El 5 de enero de 1909 apareció en los quioscos y puestos de periódicos de Monterrey, coronando las montañas de folletos y novedades, el primer número de la Revista Contemporánea, la publicación cultural más importante de su tiempo en la ciudad. El impresor (Jesús Cantú Leal) y los editores (con Ricardo Arenales, también conocido momo Porfirio Barba-Jacob, a la cabeza) habían tirado la casa por la ventana y buscaban conseguir, a través del pago a un selecto grupo de colaboradores (que incluía a figuras como Rubén Darío y Miguel de Unamuno), satisfacer las necesidades de un público lector que comenzaba a diversificarse y refinar sus gustos literarios. Artículo de rápido consumo en su tiempo, hoy es una joya rara en las hemerotecas del estado. Hace poco, tuve la fortuna de encontrar ese primer número, publicado en formato carta, y su lectura me transportó a otro momento de nuestra historia literaria.
Entre sus artículos, ensayos y poemas se incluía, al final, la sección “Suplemento”; ahí se relataba la crónica de las actividades culturales recientes. Destacaba la nota de una cena navideña ofrecida, días previos, por escritores en el salón “El Progreso”. Se reunieron para celebrar a la literatura y prodigar los mejores deseos para el inminente nacimiento de la publicación quincenal. Era una cofradía pequeña, pero solidaria y entusiasta. Y realmente había motivos para festejar y alzar las copas. 1908 había sido un buen año. Por cuestiones de espacios, menciono sólo dos acontecimientos. Se había publicado, en las prensas de la ciudad, la primera edición mexicana del ensayo Ariel, del uruguayo José Enrique Rodó.
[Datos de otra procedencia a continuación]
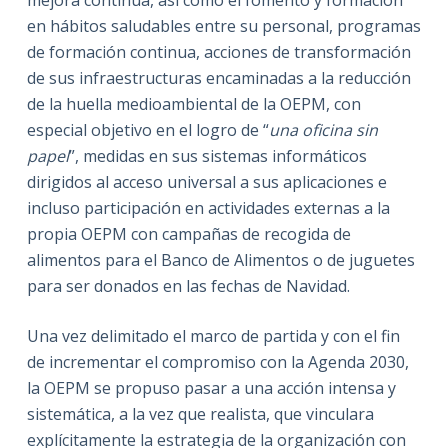
mejora continua, así como el fomento y formación
en hábitos saludables entre su personal, programas
de formación continua, acciones de transformación
de sus infraestructuras encaminadas a la reducción
de la huella medioambiental de la OEPM, con
especial objetivo en el logro de “
una oficina sin
papel
”, medidas en sus sistemas informáticos
dirigidos al acceso universal a sus aplicaciones e
incluso participación en actividades externas a la
propia OEPM con campañas de recogida de
alimentos para el Banco de Alimentos o de juguetes
para ser donados en las fechas de Navidad.
Una vez delimitado el marco de partida y con el fin
de incrementar el compromiso con la Agenda 2030,
la OEPM se propuso pasar a una acción intensa y
sistemática, a la vez que realista, que vinculara
explícitamente la estrategia de la organización con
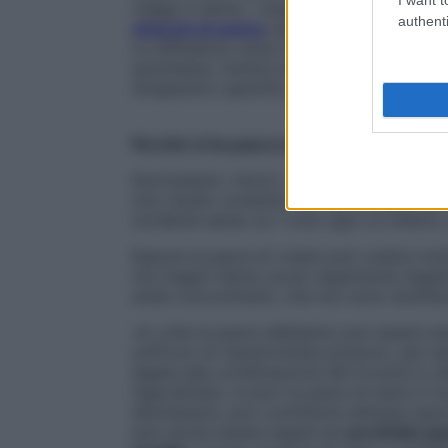
viaggi in aereo. I soggetti aerofobici po
authenti
attacchi di panico
quando si trovano a bo
La diffidenza verso l’aereo può causare
d
quotidiane, mentre la fobia può essere al
terapeutico specifico per essere superata
Perché si ha paura di volare: le cause
Nonostante i timori, i numeri indicano l’
Uno studio condotto da David Ropeik per l’
incidente aereo su 1 volo ogni 1,2 milioni, 
Eppure la paura di volare può colpire mo
ma magari hanno avuto esperienze negativ
ansie concomitanti, che non sono stretta
«A volte la paura dell’aereo può essere a
soffrono di claustrofobia possono, per e
legata alla combinazione del trovarsi in a
l’agorafobia, ovvero la paura di stare in lu
allontanarsi, può contribuire all’ansia ass
può anche essere legata ad
acrofobia (pa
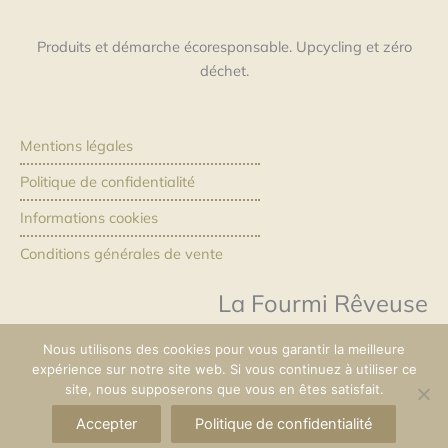
Produits et démarche écoresponsable. Upcycling et zéro
déchet.
Mentions légales
Politique de confidentialité
Informations cookies
Conditions générales de vente
La Fourmi Rêveuse
Nous utilisons des cookies pour vous garantir la meilleure
F
I
expérience sur notre site web. Si vous continuez à utiliser ce
a
n
site, nous supposerons que vous en êtes satisfait.
c
s
Accepter
Politique de confidentialité
Upcycling et zéro déchet par La Fourmi Rêveuse
e
t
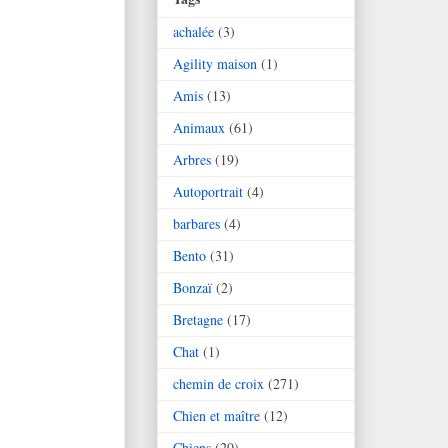
achalée
(3)
Agility maison
(1)
Amis
(13)
Animaux
(61)
Arbres
(19)
Autoportrait
(4)
barbares
(4)
Bento
(31)
Bonzaï
(2)
Bretagne
(17)
Chat
(1)
chemin de croix
(271)
Chien et maître
(12)
Chiens
(20)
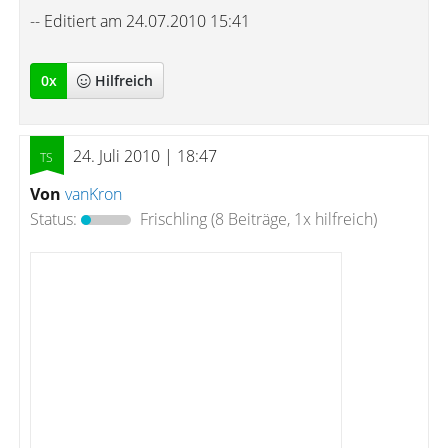
-- Editiert am 24.07.2010 15:41
0
x
Hilfreich
24. Juli 2010 | 18:47
Von
vanKron
Status:
Frischling
(8 Beiträge, 1x hilfreich)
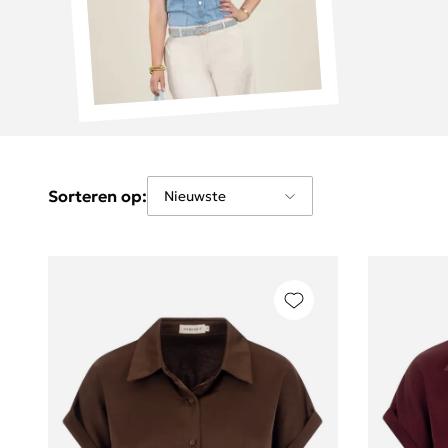
Sorteren op:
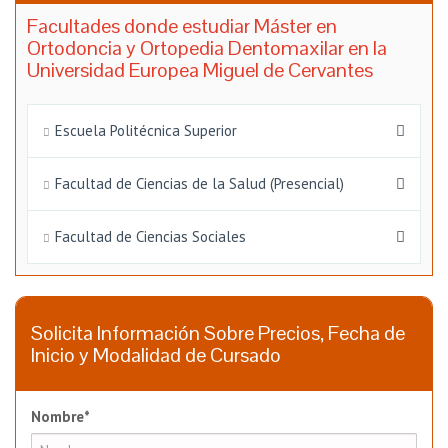
Facultades donde estudiar Máster en
Ortodoncia y Ortopedia Dentomaxilar en la
Universidad Europea Miguel de Cervantes
Escuela Politécnica Superior
Facultad de Ciencias de la Salud (Presencial)
Facultad de Ciencias Sociales
Solicita Información Sobre Precios, Fecha de
Inicio y Modalidad de Cursado
Nombre*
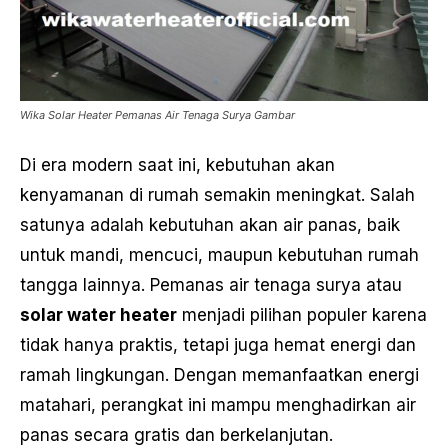
Wika Solar Heater Pemanas Air Tenaga Surya Gambar
Di era modern saat ini, kebutuhan akan
kenyamanan di rumah semakin meningkat. Salah
satunya adalah kebutuhan akan air panas, baik
untuk mandi, mencuci, maupun kebutuhan rumah
tangga lainnya. Pemanas air tenaga surya atau
solar water heater
menjadi pilihan populer karena
tidak hanya praktis, tetapi juga hemat energi dan
ramah lingkungan. Dengan memanfaatkan energi
matahari, perangkat ini mampu menghadirkan air
panas secara gratis dan berkelanjutan.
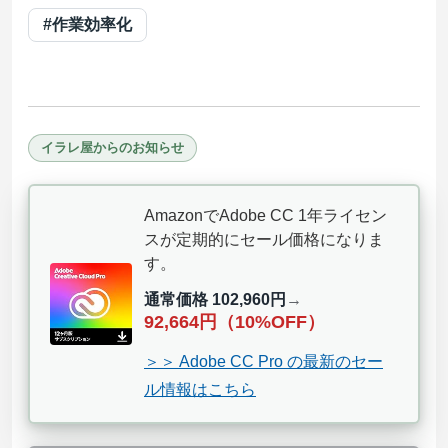
#作業効率化
イラレ屋からのお知らせ
AmazonでAdobe CC 1年ライセン
スが定期的にセール価格になりま
す。
通常価格 102,960円
→
92,664円（10%OFF）
＞＞ Adobe CC Pro の最新のセー
ル情報はこちら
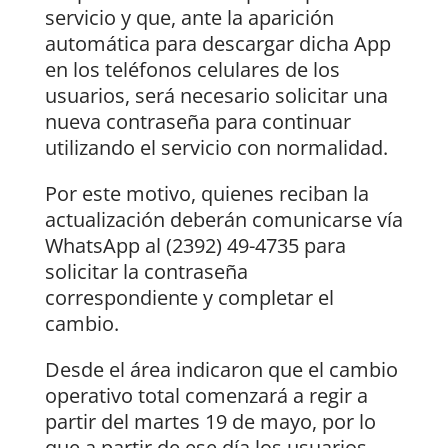
servicio y que, ante la aparición
automática para descargar dicha App
en los teléfonos celulares de los
usuarios, será necesario solicitar una
nueva contraseña para continuar
utilizando el servicio con normalidad.
Por este motivo, quienes reciban la
actualización deberán comunicarse vía
WhatsApp al (2392) 49-4735 para
solicitar la contraseña
correspondiente y completar el
cambio.
Desde el área indicaron que el cambio
operativo total comenzará a regir a
partir del martes 19 de mayo, por lo
que a partir de ese día los usuarios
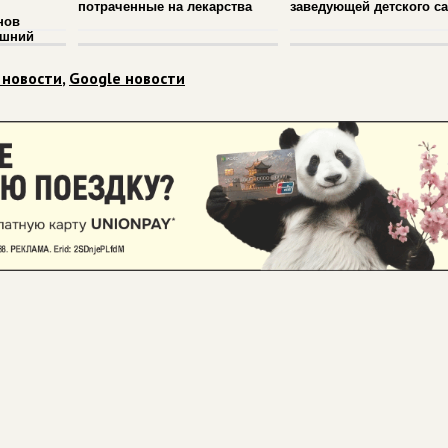
потраченные на лекарства
заведующей детского с
нов
ашний
 новости
,
Google новости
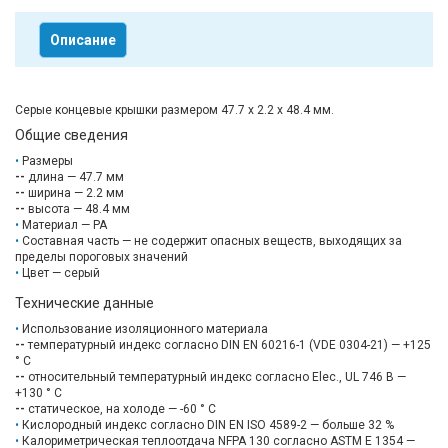
Описание
Серые концевые крышки размером 47.7 х 2.2 х 48.4 мм.
Общие сведения
Размеры
--
длина — 47.7 мм
--
ширина — 2.2 мм
--
высота — 48.4 мм
Материал — PA
Составная часть — не содержит опасных веществ, выходящих за
пределы пороговых значений
Цвет — серый
Технические данные
Использование изоляционного материала
--
температурный индекс согласно DIN EN 60216-1 (VDE 0304-21) — +125
° C
--
относительный температурный индекс согласно Elec., UL 746 B —
+130 ° C
--
статическое, на холоде — -60 ° C
Кислородный индекс согласно DIN EN ISO 4589-2 — больше 32 %
Калориметрическая теплоотдача NFPA 130 согласно ASTM E 1354 ​—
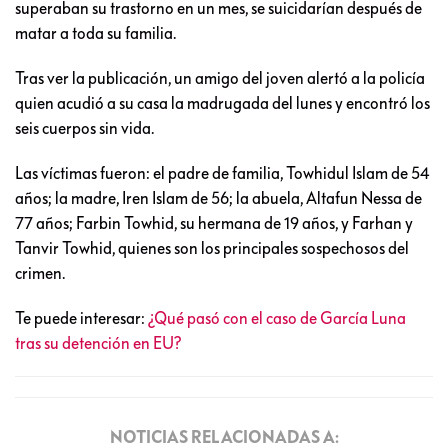
superaban su trastorno en un mes, se suicidarían después de
matar a toda su familia.
Tras ver la publicación, un amigo del joven alertó a la policía
quien acudió a su casa la madrugada del lunes y encontró los
seis cuerpos sin vida.
Las víctimas fueron: el padre de familia, Towhidul Islam de 54
años; la madre, Iren Islam de 56; la abuela, Altafun Nessa de
77 años; Farbin Towhid, su hermana de 19 años, y Farhan y
Tanvir Towhid, quienes son los principales sospechosos del
crimen.
Te puede interesar:
¿Qué pasó con el caso de García Luna
tras su detención en EU?
NOTICIAS RELACIONADAS A:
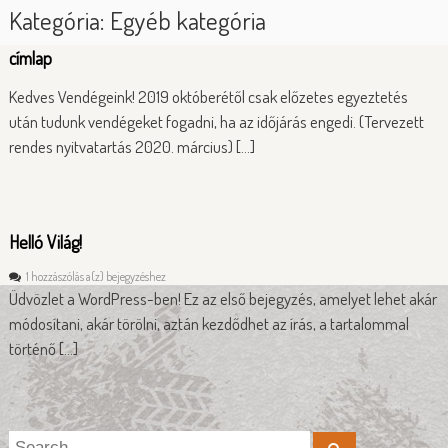
Kategória:
Egyéb kategória
l
p
ü
ó
l
címlap
ő
t
Kedves Vendégeink! 2019 októberétől csak előzetes egyeztetés
é
után tudunk vendégeket fogadni, ha az időjárás engedi. (Tervezett
r
e
rendes nyitvatartás 2020. március) […]
n
Helló Világ!
H
1 hozzászólás a(z)
bejegyzéshez
e
Üdvözlet a WordPress-ben! Ez az első bejegyzés, amelyet lehet akár
l
módosítani, akár törölni, aztán kezdődhet az írás, a tartalommal
l
történő […]
ó
V
i
l
á
g
S
S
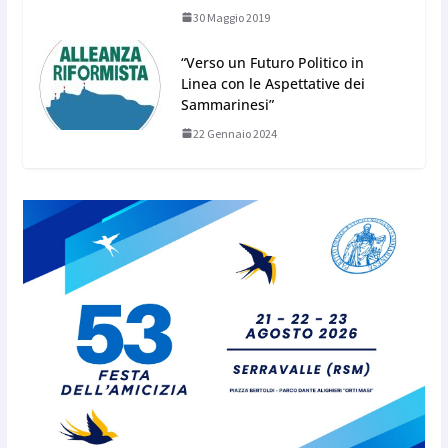
30 Maggio 2019
“Verso un Futuro Politico in
Linea con le Aspettative dei
Sammarinesi”
22 Gennaio 2024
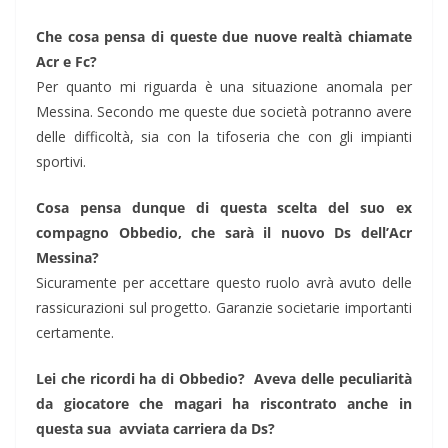
Che cosa pensa di queste due nuove realtà chiamate
Acr e Fc?
Per quanto mi riguarda è una situazione anomala per
Messina. Secondo me queste due società potranno avere
delle difficoltà, sia con la tifoseria che con gli impianti
sportivi.
Cosa pensa dunque di questa scelta del suo ex
compagno Obbedio, che sarà il nuovo Ds dell’Acr
Messina?
Sicuramente per accettare questo ruolo avrà avuto delle
rassicurazioni sul progetto. Garanzie societarie importanti
certamente.
Lei che ricordi ha di Obbedio? Aveva delle peculiarità
da giocatore che magari ha riscontrato anche in
questa sua avviata carriera da Ds?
Los artífices de esa empresa fueron el joven Alfonso Reyes y su amigo, el dominicano Pedro Enríquez Ureña. Y Héctor González había dado a la imprenta sus Lecciones de literatura elemental, donde aconsejaba a los jóvenes escritores no “prodigar epítetos desatinadamente”: un consejo útil hasta el día de hoy. 1909 prometía más: ahora tendrían la posibilidad de ser colaborados (y recibir un estipendio a guisa de retribución) en una publicación de primer nivel.
Entre los comensales sobresalía la presencia del doctor Rafael Garza Cantú, veterano profesor de literatura en el Colegio Civil y autor de una célebre preceptiva literaria, que llevaba ya varias reimpresiones. El viejo maestro “presidía la fiesta conque echábamos las bases de algo que no ha llegado todavía, pero ha de llegar, seguramente, y que será honra y gloria de la gran ciudad fronteriza”. ¿Quiénes serían los demás contertulios de esa cena? Estarían presidiendo la mesa, sin duda, los encargados de la Revista Contemporánea: Virgilio Garza, el director y mecenas, Cantú Leal, el mejor impresor de su tiempo, y el ya citado Ricardo arenales, que había llegado desde Colombia en ese año de 1908 para modernizar el periodismo regiomontano. Pero, ¿asistiría el joven Alfonso Reyes? Es probable: por esas fechas se encontraba en Monterrey, pasando las vacaciones de fin de año, como testimonia su correspondencia con su amigo Henríquez Ureña, a la sazón en la ciudad de México. Entre sus cartas aparece con frecuencia el tema de la Revista y las posibles colaboraciones (Arenales era amigo de Reyes y pronto convirtió al joven escritor en un cómplice de la publicación). El juicio del severo crítico dominicano fue de la sospecha a la sorpresa: pensaba que la Contemporánea sería una más de las publicaciones provincianas, al ver su factura exclamó que se podría convertir “no en ‘centro’ pero sí en lugar concurrido” para la profesionalización de la actividad intelectual.
Muchos años después, Héctor González, al escribir una de las mejores historias de la cultura en Nuevo León, lamentó la corta vida de la Revista Contemporánea (de enero a julio de ese lejano año de 1909), pero afirmó que, a pesar de su brevedad, dejó “en la historia del periodismo regiomontano el recuerdo de uno de los esfuerzos más serios que se hayan intentado para vincular a su intelectualidad con el resto de América…” Más de cien años después cierro la última página de ese primer número y brindo por su memoria.